Count how many lines of the data include the string "Success", then say that number and stop.
BEGIN The data
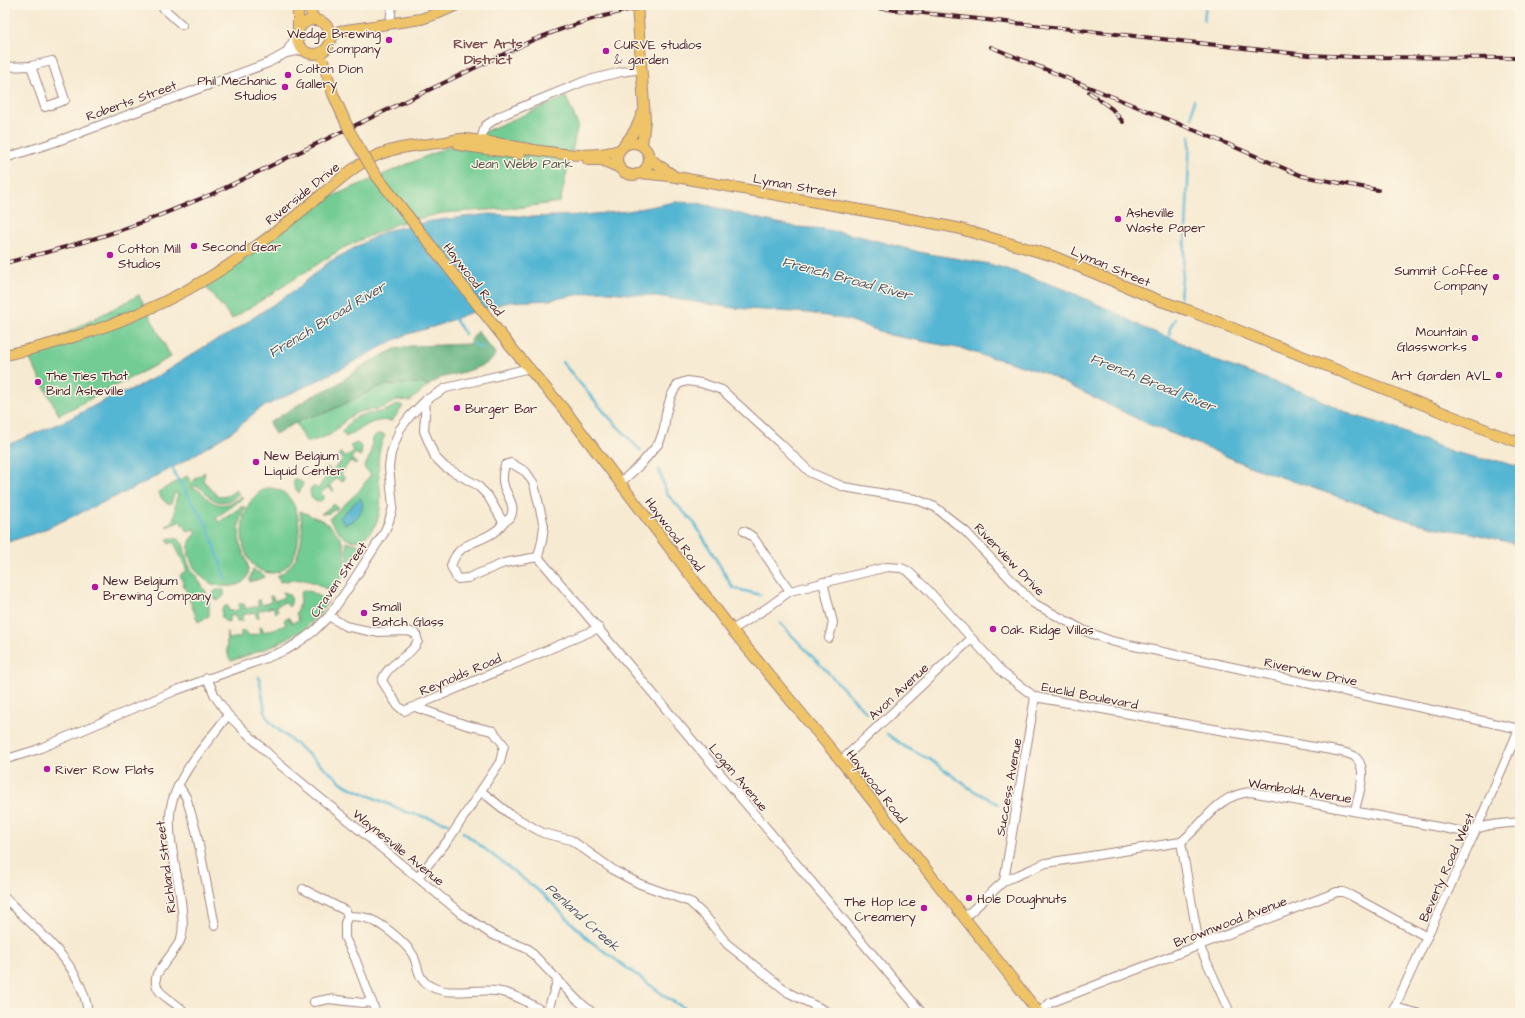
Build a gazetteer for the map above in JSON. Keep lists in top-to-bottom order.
{
  "streets": {
    "main road": ["Lyman Street", "Riverside Drive", "Haywood Road"],
    "street": [
      "Roberts Street",
      "Riverview Drive",
      "Craven Street",
      "Reynolds Road",
      "Avon Avenue",
      "Euclid Boulevard",
      "Logan Avenue",
      "Success Avenue",
      "Wamboldt Avenue",
      "Waynesville Avenue",
      "Richland Street",
      "Beverly Road West",
      "Brownwood Avenue"
    ]
  },
  "crossings": [
    ["Roberts Street", "Haywood Road"],
    ["Lyman Street", "Riverside Drive"],
    ["Haywood Road", "Riverview Drive"],
    ["Haywood Road", "Craven Street"],
    ["Haywood Road", "Avon Avenue"],
    ["Haywood Road", "Euclid Boulevard"],
    ["Haywood Road", "Brownwood Avenue"],
    ["Riverview Drive", "Beverly Road West"],
    ["Craven Street", "Waynesville Avenue"],
    ["Reynolds Road", "Logan Avenue"],
    ["Reynolds Road", "Waynesville Avenue"],
    ["Avon Avenue", "Euclid Boulevard"],
    ["Euclid Boulevard", "Success Avenue"],
    ["Euclid Boulevard", "Wamboldt Avenue"],
    ["Wamboldt Avenue", "Beverly Road West"],
    ["Waynesville Avenue", "Richland Street"],
    ["Beverly Road West", "Brownwood Avenue"]
  ],
  "districts": ["River Arts District"],
  "water": ["French Broad River", "Penland Creek"],
  "parks": ["Jean Webb Park"],
  "places": [
    "Wedge Brewing Company",
    "CURVE studios & garden",
    "Colton Dion Gallery",
    "Phil Mechanic Studios",
    "Asheville Waste Paper",
    "Second Gear",
    "Cotton Mill Studios",
    "Summit Coffee Company",
    "Mountain Glassworks",
    "Art Garden AVL",
    "The Ties That Bind Asheville",
    "Burger Bar",
    "New Belgium Liquid Center",
    "New Belgium Brewing Company",
    "Small Batch Glass",
    "Oak Ridge Villas",
    "River Row Flats",
    "Hole Doughnuts",
    "The Hop Ice Creamery"
  ]
}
END The data
▸ **Solution for this exercise**
2